In order to understand the difference between accuracy and precision a few more comments are useful. A typical example for specifying the accuracy of a measurement could be “the distance to the object is about 20.4 m, plus or minus 0.1 m”. In this example, the measurement value is 20.4 m and its accuracy is 0.1 m, which means that the true distance could be between 20.3 m and 20.5 m (for the statistical definition of accuracy as the standard deviation of a statistical error, see, for example, Lyons (1991)). If one decided, after this initial measurement, to archive the data in a numerical format that only has a precision of 1 m (i.e. the measurement would be represented as 20 m) the accuracy would have been reduced to 1 m since all measurements between 19.5 m and 20.4 m would be recorded as the same value. On the other hand, if one used a precision of 0.01 m for recording (i.e. the measurement would be represented as 20.40 m) the accuracy of the measurement would still not improve beyond 0.1 m. In conclusion, the accuracy of a measurement can never be better than the precision of the data format, although it can be worse.

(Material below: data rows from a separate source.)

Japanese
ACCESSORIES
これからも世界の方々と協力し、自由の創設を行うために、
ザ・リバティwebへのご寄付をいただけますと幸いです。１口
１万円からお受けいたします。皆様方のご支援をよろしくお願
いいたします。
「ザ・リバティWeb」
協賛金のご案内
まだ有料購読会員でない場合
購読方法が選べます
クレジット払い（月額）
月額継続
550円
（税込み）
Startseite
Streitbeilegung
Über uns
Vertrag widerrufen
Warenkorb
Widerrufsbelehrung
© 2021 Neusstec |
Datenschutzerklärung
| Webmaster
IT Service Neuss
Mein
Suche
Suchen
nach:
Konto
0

Accuracy and coregistration
It is important to consider what happens to the accuracy of measurements during coregistration. It is the combination of accuracies of the original measurements and of the coregistration process that will determine the accuracy of the final data set, as the following discussion shows.
A geophysical survey may be undertaken along a grid system laid out on the ground. With a careful operator the spatial accuracy for locating a measurement point can be 0.05 m. The geophysical data are recorded with this accuracy within their coordinate system. In order to tie them to an existing site grid some control points may be measured with a Total Station. The accuracy of such measurements can be 0.005 m. Coregistration of the geophysical data to the site grid will eliminate most of the spatial distortions but will not improve the initial accuracy of 0.05 m. For referencing on a smaller scale it may be necessary to relate the site grid to map coordinates in a known coordinate system. In most cases the coregistration between the site grid and the map coordinates will be based on points measured on a map (paper or digital), the accuracy of the latter being often limited and rarely better than 1 m. Hence, expressing all geophysical measurements in coordinates of the map (from geophysics, to site, to map) would result in an unnecessarily degraded overall accuracy of the geophysical data of about 1 m. It is worth remembering that the use of coordinates derived from maps is also covered by copyright.

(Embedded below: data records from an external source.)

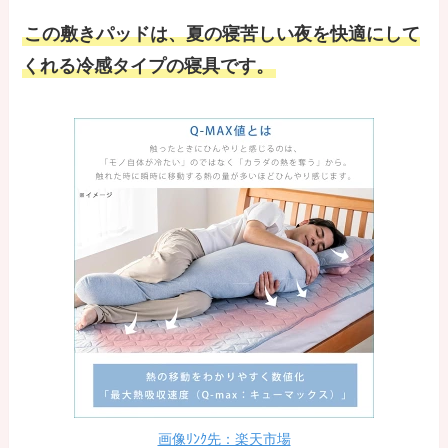
この敷きパッドは、夏の寝苦しい夜を快適にして
くれる冷感タイプの寝具です。
画像ﾘﾝｸ先：楽天市場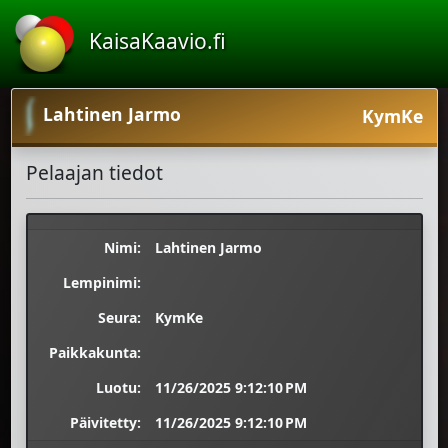
KaisaKaavio.fi
Lahtinen Jarmo
KymKe
Pelaajan tiedot
Nimi:
Lahtinen Jarmo
Lempinimi:
Seura:
KymKe
Paikkakunta:
Luotu:
11/26/2025 9:12:10 PM
Päivitetty:
11/26/2025 9:12:10 PM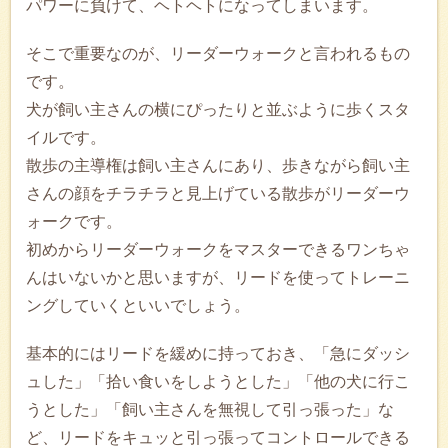
パワーに負けて、ヘトヘトになってしまいます。
そこで重要なのが、リーダーウォークと言われるもの
です。
犬が飼い主さんの横にぴったりと並ぶように歩くスタ
イルです。
散歩の主導権は飼い主さんにあり、歩きながら飼い主
さんの顔をチラチラと見上げている散歩がリーダーウ
ォークです。
初めからリーダーウォークをマスターできるワンちゃ
んはいないかと思いますが、リードを使ってトレーニ
ングしていくといいでしょう。
基本的にはリードを緩めに持っておき、「急にダッシ
ュした」「拾い食いをしようとした」「他の犬に行こ
うとした」「飼い主さんを無視して引っ張った」な
ど、リードをキュッと引っ張ってコントロールできる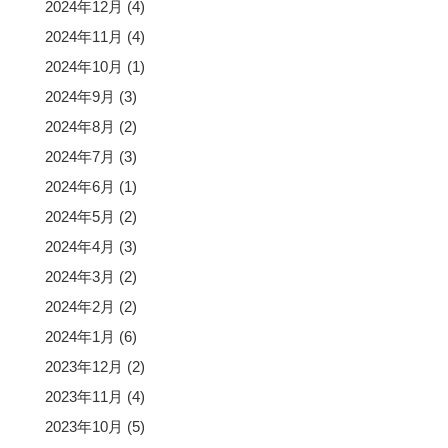
2024年12月
(4)
2024年11月
(4)
2024年10月
(1)
2024年9月
(3)
2024年8月
(2)
2024年7月
(3)
2024年6月
(1)
2024年5月
(2)
2024年4月
(3)
2024年3月
(2)
2024年2月
(2)
2024年1月
(6)
2023年12月
(2)
2023年11月
(4)
2023年10月
(5)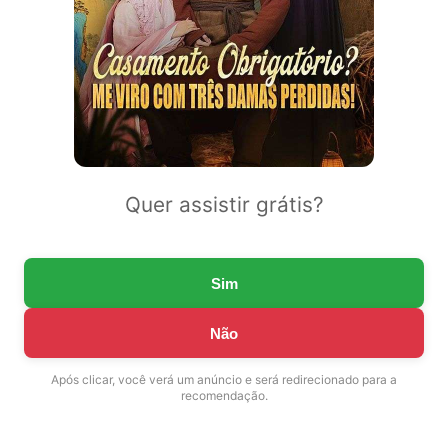
Quer assistir grátis?
Sim
Não
Após clicar, você verá um anúncio e será redirecionado para a
recomendação.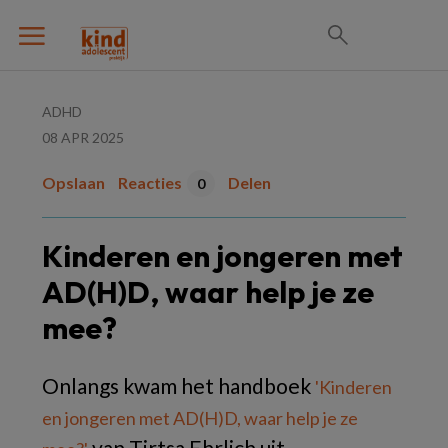
ADHD
08 APR 2025
Opslaan
Reacties
Delen
0
Kinderen en jongeren met
AD(H)D, waar help je ze
mee?
Onlangs kwam het handboek
'Kinderen
en jongeren met AD(H)D, waar help je ze
van Tirtsa Ehrlich uit.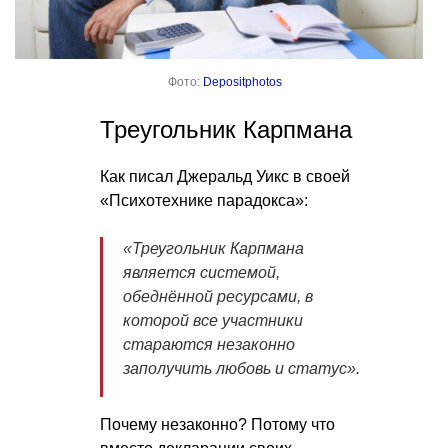
Фото:
Depositphotos
Треугольник Карпмана
Как писал Джеральд Уикс в своей
«Психотехнике парадокса»:
«Треугольник Карпмана
является системой,
обеднённой ресурсами, в
которой все участники
стараются незаконно
заполучить любовь и статус».
Почему незаконно? Потому что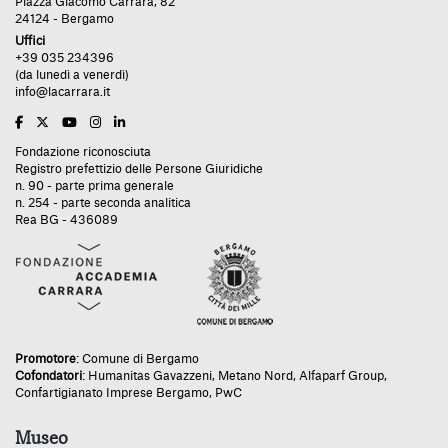
Piazza Giacomo Carrara, 82
24124 - Bergamo
Uffici
+39 035 234396
(da lunedì a venerdì)
info@lacarrara.it
Fondazione riconosciuta
Registro prefettizio delle Persone Giuridiche
n. 90 - parte prima generale
n. 254 - parte seconda analitica
Rea BG - 436089
Promotore
:
Comune di Bergamo
Cofondatori
:
Humanitas Gavazzeni
,
Metano Nord
,
Alfaparf Group
,
Confartigianato Imprese Bergamo
,
PwC
Museo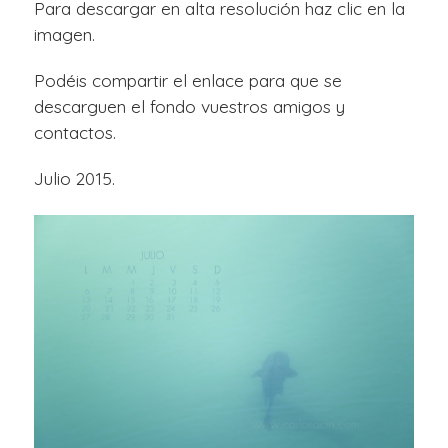
Para descargar en alta resolución haz clic en la
imagen.
Podéis compartir el enlace para que se
descarguen el fondo vuestros amigos y
contactos.
Julio 2015.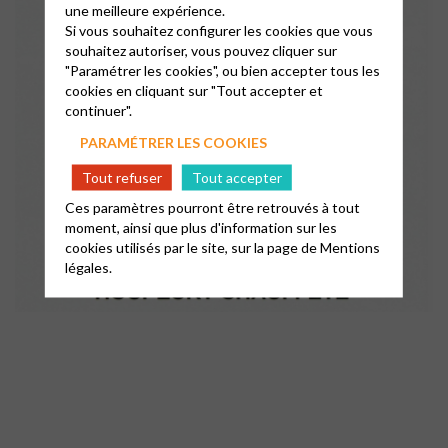
une meilleure expérience.
Si vous souhaitez configurer les cookies que vous
souhaitez autoriser, vous pouvez cliquer sur
"Paramétrer les cookies", ou bien accepter tous les
cookies en cliquant sur "Tout accepter et
continuer".
PARAMÉTRER LES COOKIES
Tout refuser
Tout accepter
Ces paramètres pourront être retrouvés à tout
moment, ainsi que plus d'information sur les
cookies utilisés par le site, sur la page de
Mentions
légales.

This example demonstrates that the best approach to providing spatial data is to describe individual coordinate systems, their internal accuracy and how they relate to each other (providing coregistration information with accuracy details) rather than expressing all data in the most common coordinate system which usually has the worst accuracy. There is one exception to this recommendation. If spatial measurements are made absolutely and with high accuracy (as can be achieved with modern RKT GNSS/GPS), no further conversion of coordinate systems may be required.
The need for information on accuracy
It has been explained that precision is related to the data format used (e.g. six-figure grid reference) but information on accuracy has to be specified explicitly. This is necessary to assess the usefulness of a data set for a specific purpose. For example, a trial excavation may be undertaken on the basis of a previous geophysical survey. In order to minimise the size of the excavation trench the location of the geophysical anomalies must be provided to a certain accuracy, say 0.5 m. Only if it is known that the accuracy of geophysical data within the site grid is of a comparable magnitude can such a ‘surgical’ excavation trench be established. Otherwise, a much larger area has to be opened ‘to be on the safe side’.